C’est surtout grâce à la littérature. Aux livres. J’ai lu beaucoup de livres en arabe et en anglais. Lire des chefs-d’œuvre de la littérature arabe et anglaise m’a permis plus tard d’écrire des textes, des analyses et des chroniques, notamment dans des magazines et des revues étrangères, suédoises en l’occurrence.
Après avoir obtenu ma licence, j’ai passé quelques temps en chômage, j’ai pu intégrer un centre de la langue arabe classique et du dialecte marocain où je donnais des cours de la langue arabe à des étrangers. C’est durant ce moment là que le changement du cap a réellement commencé.
Durant cette période, j’ai fait la connaissance de deux étudiantes étrangères qui me faisaient toujours voir leurs dessins et peintures, et puis il y a aussi mon ex amie, professeure de la langue allemande en Jordanie, qui était une très bonne peintre.
Ce sont donc tes amies qui t’ont redonné envie de redessiner de nouveau?
En effet, c’est sûrement grâce à elles que ce rêve m’est revenu et a resurgi en moi. La preuve, quand je commençais à écrire des poèmes ou des textes littéraires, j’avais ma main qui abandonnait l’écriture pour aller vers le dessin. Les traits ont toujours éloigné les lettres et les remplaçaient. C’était devenu automatique. Le peintre essayait toujours de revenir, de s’installer en moi.

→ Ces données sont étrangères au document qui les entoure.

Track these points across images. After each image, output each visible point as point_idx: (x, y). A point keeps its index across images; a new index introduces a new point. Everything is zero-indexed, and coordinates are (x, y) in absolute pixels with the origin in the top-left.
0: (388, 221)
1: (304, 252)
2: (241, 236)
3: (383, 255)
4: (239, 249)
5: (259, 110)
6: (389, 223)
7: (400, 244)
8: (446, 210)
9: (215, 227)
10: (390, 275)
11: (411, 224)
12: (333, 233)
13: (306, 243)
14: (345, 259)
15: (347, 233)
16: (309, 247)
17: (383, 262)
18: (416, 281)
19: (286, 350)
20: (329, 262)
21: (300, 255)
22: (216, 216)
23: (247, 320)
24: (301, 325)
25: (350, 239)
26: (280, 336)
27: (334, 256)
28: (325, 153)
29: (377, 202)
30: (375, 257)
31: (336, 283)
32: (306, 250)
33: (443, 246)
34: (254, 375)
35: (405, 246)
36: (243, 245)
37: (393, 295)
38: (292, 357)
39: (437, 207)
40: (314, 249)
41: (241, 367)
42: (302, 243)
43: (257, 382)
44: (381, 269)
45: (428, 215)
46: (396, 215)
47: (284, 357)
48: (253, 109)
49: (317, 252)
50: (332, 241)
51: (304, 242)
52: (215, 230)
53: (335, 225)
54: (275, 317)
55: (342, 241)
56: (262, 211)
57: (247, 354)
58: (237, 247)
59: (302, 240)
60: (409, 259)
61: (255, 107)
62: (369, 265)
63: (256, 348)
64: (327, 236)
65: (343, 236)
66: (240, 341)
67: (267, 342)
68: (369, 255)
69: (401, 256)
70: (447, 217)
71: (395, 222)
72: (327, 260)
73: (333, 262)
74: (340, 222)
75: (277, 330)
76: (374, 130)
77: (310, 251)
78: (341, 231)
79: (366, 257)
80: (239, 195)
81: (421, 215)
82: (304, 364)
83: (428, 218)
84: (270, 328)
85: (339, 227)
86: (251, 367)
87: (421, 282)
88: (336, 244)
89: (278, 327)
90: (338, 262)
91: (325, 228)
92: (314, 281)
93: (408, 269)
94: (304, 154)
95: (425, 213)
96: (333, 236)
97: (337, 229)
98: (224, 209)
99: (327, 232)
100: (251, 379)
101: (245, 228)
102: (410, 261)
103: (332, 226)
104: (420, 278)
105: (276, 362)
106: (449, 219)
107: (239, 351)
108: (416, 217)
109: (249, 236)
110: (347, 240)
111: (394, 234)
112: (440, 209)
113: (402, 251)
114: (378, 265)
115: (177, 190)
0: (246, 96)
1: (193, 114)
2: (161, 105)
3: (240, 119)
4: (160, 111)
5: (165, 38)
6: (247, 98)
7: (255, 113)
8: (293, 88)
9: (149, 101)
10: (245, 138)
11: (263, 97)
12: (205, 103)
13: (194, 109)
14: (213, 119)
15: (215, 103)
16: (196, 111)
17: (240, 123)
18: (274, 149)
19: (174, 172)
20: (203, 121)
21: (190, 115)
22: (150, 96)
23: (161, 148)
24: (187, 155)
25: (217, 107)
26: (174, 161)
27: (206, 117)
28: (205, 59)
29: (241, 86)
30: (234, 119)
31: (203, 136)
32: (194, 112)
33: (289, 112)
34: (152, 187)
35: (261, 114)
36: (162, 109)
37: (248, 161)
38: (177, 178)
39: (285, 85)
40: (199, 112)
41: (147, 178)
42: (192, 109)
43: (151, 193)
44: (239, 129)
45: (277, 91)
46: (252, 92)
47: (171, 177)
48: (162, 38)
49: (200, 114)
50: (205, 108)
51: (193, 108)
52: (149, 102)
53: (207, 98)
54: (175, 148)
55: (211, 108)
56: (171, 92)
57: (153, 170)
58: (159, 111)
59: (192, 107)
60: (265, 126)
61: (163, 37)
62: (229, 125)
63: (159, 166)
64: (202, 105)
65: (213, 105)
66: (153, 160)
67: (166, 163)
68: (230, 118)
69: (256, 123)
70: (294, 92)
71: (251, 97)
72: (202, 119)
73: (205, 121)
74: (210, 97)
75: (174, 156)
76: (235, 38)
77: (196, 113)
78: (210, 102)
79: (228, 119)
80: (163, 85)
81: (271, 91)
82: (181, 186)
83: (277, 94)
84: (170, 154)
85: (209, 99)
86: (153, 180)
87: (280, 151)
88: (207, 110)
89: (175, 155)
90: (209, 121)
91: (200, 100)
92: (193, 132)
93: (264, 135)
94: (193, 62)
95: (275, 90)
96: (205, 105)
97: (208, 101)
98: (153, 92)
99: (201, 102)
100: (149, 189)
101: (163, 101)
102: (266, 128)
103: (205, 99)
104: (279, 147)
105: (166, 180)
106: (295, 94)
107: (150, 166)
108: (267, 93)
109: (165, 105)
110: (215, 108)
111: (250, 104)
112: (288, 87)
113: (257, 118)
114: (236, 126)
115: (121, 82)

Et quand est ce que l’artiste peintre l’a définitivement remporté sur l’écrivain et le poète ?
C’était à Tanger où je suis arrivé pour travailler comme commercial. J’avais découvert la galerie Delacroix de l’Institut français et cela m’a permis de découvrir énormément d’artistes Marocains et étrangers. Grâce à cette galerie, j’ai aujourd’hui de très bonnes relations avec beaucoup d’artistes et même des écrivains.
Et qui a été à l’origine de votre relation avec la Beat generation que vous aimez tant dessiner jusqu’à être le sujet principal de votre exposition à la librairie/galerie les insolites?
Quand j’étais étudiant à la faculté de Kenitra, j’avais eu l’énorme chance d’avoir comme professeur, Mourad el Mkinsi, qui est un grand romancier. Un jour, il nous a raconté son voyage à Tanger avec d’autres étudiants pour découvrir le monde de Paul Bowles, sa femme Jane et ses amis de la Beat generation.
Depuis, ce nom est resté gravé dans ma mémoire. Plus tard, quand je suis devenu professeur d’anglais, mon amie m’avait envoyé un livre de Paul Bowles. Il était le premier roman que j’avais lu de lui, suivi par plusieurs autres livres pour ne pas dire tous.
A travers ses livres, Paul Bowles m’a permis de plonger dans sa vie personnelle et celle de tous ses amis formant la Beat generation. Mais il y a aussi toutes ces histoires racontées par les Tangérois qui sont aussi fascinantes que les romans.
Quand j’étais professeur à Oulad Berhil, petite ville près de Taroudant, j’ai aussi pu découvrir la vie et le personnage de l’artiste espagnol Claudio Bravo qui a vécu dans cette région.
Quand les gens regardent les tableaux, ceux qui connaissent bien la vie de Paul, Jane Bourrow et Choukri, savent automatiquement que leurs toiles racontent une histoire qu’ils avaient déjà lu dans un roman. Mes tableaux représentent en effet une histoire de la vie de ces artistes, et sont le résultat de beaucoup de recherches et d’études que j’ai effectuées sur ces personnages.
En regardant une de mes toiles de Paul Bowles ou sa femme, les experts qui connaissent parfaitement leur vie y voient directement le roman qui raconte l’histoire de cette peinture, même son titre parfois.